Source excerpt:

Harley-Hardened Wire Helps High-Gain Antenna Hack

What does a Harley-Davidson motorcycle have to do with building antennas? Absolutely nothing, unless you happen to have one and need to work-harden copper wire to build a collinear antenna for LoRa.

We’ll explain. Never being one to settle, [Andreas Spiess] needed a better antenna for his LoRa experiments. Looking for high gain and an omnidirectional pattern, he bought a commercial colinear antenna, which is a wire with precisely spaced loops that acts like a stack of dipoles. Sadly, in a head-to-head test [Andreas] found that the commercial antenna was no better than lower gain antennas in terms of range, and so he decided to roll his own.

Copper wire is a great material for antennas since it can be easily formed without special tools and it solders like a champ. But the stuff you get at the home center is nowhere near stiff enough for a free-standing vertical whip. This is where the Harley came in: [Andreas] used his Hog to stretch out the 1.75-mm diameter (a little bigger than #14 AWG) copper wire. Not only did the work-hardening stiffen the wire, it reduced its diameter to the 1.4 mm needed for the antenna design. His vector network analyzer told him that ground-plane elements and a little fiddling with the loop diameter were needed to get the antenna to resonate at 868 MHz, but in the end it looks like the antenna is on track to deliver 5-dBi of gain.

Problem 1:
Using the antenna article, decide whether each statement below agrees with it, answering yes or no and quoting the words that settle it: (a) The commercial antenna gave better range than lower gain antennas. (b) Stretching the copper wire brought its diameter down to 1.4 mm. (c) Copper wire from the home center is stiff enough for a free-standing vertical whip.

[Saved data entries]
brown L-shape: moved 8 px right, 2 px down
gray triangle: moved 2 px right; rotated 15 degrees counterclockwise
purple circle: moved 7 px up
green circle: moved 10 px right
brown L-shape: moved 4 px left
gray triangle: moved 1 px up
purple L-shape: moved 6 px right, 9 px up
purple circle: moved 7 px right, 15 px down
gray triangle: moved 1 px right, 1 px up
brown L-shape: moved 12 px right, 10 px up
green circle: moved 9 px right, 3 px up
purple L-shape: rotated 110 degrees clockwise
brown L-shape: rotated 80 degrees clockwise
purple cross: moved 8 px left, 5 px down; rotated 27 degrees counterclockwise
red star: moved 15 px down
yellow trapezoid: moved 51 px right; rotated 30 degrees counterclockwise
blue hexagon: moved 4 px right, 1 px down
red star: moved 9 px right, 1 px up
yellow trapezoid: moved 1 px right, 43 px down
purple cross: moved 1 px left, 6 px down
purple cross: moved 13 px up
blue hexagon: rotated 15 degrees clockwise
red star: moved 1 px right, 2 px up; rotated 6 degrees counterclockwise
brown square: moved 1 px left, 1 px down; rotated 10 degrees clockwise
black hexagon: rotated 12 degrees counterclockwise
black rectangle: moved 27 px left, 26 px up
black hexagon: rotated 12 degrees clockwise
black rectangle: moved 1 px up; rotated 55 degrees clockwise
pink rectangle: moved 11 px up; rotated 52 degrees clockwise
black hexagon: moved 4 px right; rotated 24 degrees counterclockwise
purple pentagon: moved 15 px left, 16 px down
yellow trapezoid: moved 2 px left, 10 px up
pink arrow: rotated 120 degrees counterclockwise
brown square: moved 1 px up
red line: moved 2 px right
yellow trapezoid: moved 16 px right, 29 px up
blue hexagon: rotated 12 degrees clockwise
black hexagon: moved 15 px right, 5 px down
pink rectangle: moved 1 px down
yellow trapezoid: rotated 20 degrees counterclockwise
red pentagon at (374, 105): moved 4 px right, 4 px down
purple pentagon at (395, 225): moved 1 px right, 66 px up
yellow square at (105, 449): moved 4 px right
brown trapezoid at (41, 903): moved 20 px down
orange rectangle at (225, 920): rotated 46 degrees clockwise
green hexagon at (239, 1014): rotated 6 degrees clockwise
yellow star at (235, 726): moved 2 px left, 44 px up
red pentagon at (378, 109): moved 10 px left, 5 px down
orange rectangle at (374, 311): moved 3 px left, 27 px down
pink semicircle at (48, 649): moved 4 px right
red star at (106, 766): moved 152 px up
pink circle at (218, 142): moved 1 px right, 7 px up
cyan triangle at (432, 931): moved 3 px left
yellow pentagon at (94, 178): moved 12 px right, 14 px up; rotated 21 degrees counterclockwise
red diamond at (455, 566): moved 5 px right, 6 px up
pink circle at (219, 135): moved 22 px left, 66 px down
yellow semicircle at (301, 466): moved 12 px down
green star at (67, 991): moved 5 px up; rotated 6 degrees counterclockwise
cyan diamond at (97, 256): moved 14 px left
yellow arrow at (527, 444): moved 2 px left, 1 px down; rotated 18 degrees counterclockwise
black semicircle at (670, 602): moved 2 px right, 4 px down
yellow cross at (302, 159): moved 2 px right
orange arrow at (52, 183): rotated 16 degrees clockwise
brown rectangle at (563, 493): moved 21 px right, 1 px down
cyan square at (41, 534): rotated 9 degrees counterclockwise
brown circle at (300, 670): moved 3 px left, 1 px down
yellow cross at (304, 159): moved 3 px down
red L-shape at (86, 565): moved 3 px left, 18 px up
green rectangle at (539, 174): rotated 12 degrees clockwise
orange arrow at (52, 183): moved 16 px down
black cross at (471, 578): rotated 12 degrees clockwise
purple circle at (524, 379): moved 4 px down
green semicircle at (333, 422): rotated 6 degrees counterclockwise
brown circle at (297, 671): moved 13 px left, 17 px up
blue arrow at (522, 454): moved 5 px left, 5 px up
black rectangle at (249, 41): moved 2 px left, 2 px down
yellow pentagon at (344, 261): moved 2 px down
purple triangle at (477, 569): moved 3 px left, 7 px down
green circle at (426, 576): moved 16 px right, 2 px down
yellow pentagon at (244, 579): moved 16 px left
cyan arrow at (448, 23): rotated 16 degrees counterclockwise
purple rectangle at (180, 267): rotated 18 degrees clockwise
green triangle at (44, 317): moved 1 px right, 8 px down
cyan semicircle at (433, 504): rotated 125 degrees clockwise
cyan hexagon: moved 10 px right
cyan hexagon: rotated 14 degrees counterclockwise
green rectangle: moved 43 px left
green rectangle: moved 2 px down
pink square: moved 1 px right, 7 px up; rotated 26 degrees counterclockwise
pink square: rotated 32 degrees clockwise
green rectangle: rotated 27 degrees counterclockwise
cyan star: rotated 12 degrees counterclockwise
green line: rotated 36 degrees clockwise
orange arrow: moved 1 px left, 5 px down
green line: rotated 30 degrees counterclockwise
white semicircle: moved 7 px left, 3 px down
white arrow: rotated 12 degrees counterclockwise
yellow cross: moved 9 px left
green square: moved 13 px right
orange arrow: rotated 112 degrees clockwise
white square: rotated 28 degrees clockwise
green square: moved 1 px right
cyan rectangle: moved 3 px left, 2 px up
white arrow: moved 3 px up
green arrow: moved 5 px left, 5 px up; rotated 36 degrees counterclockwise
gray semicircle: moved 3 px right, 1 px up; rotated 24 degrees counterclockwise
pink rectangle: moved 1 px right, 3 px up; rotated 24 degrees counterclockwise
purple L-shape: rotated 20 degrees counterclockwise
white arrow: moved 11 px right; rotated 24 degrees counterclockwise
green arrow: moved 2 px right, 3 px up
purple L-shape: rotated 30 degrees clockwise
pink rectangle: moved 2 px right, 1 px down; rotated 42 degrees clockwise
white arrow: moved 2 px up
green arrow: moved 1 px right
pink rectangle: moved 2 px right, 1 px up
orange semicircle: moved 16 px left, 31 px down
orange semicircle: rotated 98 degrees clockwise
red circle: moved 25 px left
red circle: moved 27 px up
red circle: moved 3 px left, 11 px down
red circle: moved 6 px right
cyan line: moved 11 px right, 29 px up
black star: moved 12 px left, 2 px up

Problem 2:
Lay out the shape movement listing as a JSON list of strings, one string per line and no blank lines, starting at the first line of the listing and going on through the line with "blue hexagon: rotated 12 degrees clockwise".

Solution 1:
(a) No: "the commercial antenna was no better than lower gain antennas in terms of range"
(b) Yes: "it reduced its diameter to the 1.4 mm needed for the antenna design"
(c) No: "the stuff you get at the home center is nowhere near stiff enough for a free-standing vertical whip"

Solution 2:
[
  "brown L-shape: moved 8 px right, 2 px down",
  "gray triangle: moved 2 px right; rotated 15 degrees counterclockwise",
  "purple circle: moved 7 px up",
  "green circle: moved 10 px right",
  "brown L-shape: moved 4 px left",
  "gray triangle: moved 1 px up",
  "purple L-shape: moved 6 px right, 9 px up",
  "purple circle: moved 7 px right, 15 px down",
  "gray triangle: moved 1 px right, 1 px up",
  "brown L-shape: moved 12 px right, 10 px up",
  "green circle: moved 9 px right, 3 px up",
  "purple L-shape: rotated 110 degrees clockwise",
  "brown L-shape: rotated 80 degrees clockwise",
  "purple cross: moved 8 px left, 5 px down; rotated 27 degrees counterclockwise",
  "red star: moved 15 px down",
  "yellow trapezoid: moved 51 px right; rotated 30 degrees counterclockwise",
  "blue hexagon: moved 4 px right, 1 px down",
  "red star: moved 9 px right, 1 px up",
  "yellow trapezoid: moved 1 px right, 43 px down",
  "purple cross: moved 1 px left, 6 px down",
  "purple cross: moved 13 px up",
  "blue hexagon: rotated 15 degrees clockwise",
  "red star: moved 1 px right, 2 px up; rotated 6 degrees counterclockwise",
  "brown square: moved 1 px left, 1 px down; rotated 10 degrees clockwise",
  "black hexagon: rotated 12 degrees counterclockwise",
  "black rectangle: moved 27 px left, 26 px up",
  "black hexagon: rotated 12 degrees clockwise",
  "black rectangle: moved 1 px up; rotated 55 degrees clockwise",
  "pink rectangle: moved 11 px up; rotated 52 degrees clockwise",
  "black hexagon: moved 4 px right; rotated 24 degrees counterclockwise",
  "purple pentagon: moved 15 px left, 16 px down",
  "yellow trapezoid: moved 2 px left, 10 px up",
  "pink arrow: rotated 120 degrees counterclockwise",
  "brown square: moved 1 px up",
  "red line: moved 2 px right",
  "yellow trapezoid: moved 16 px right, 29 px up",
  "blue hexagon: rotated 12 degrees clockwise"
]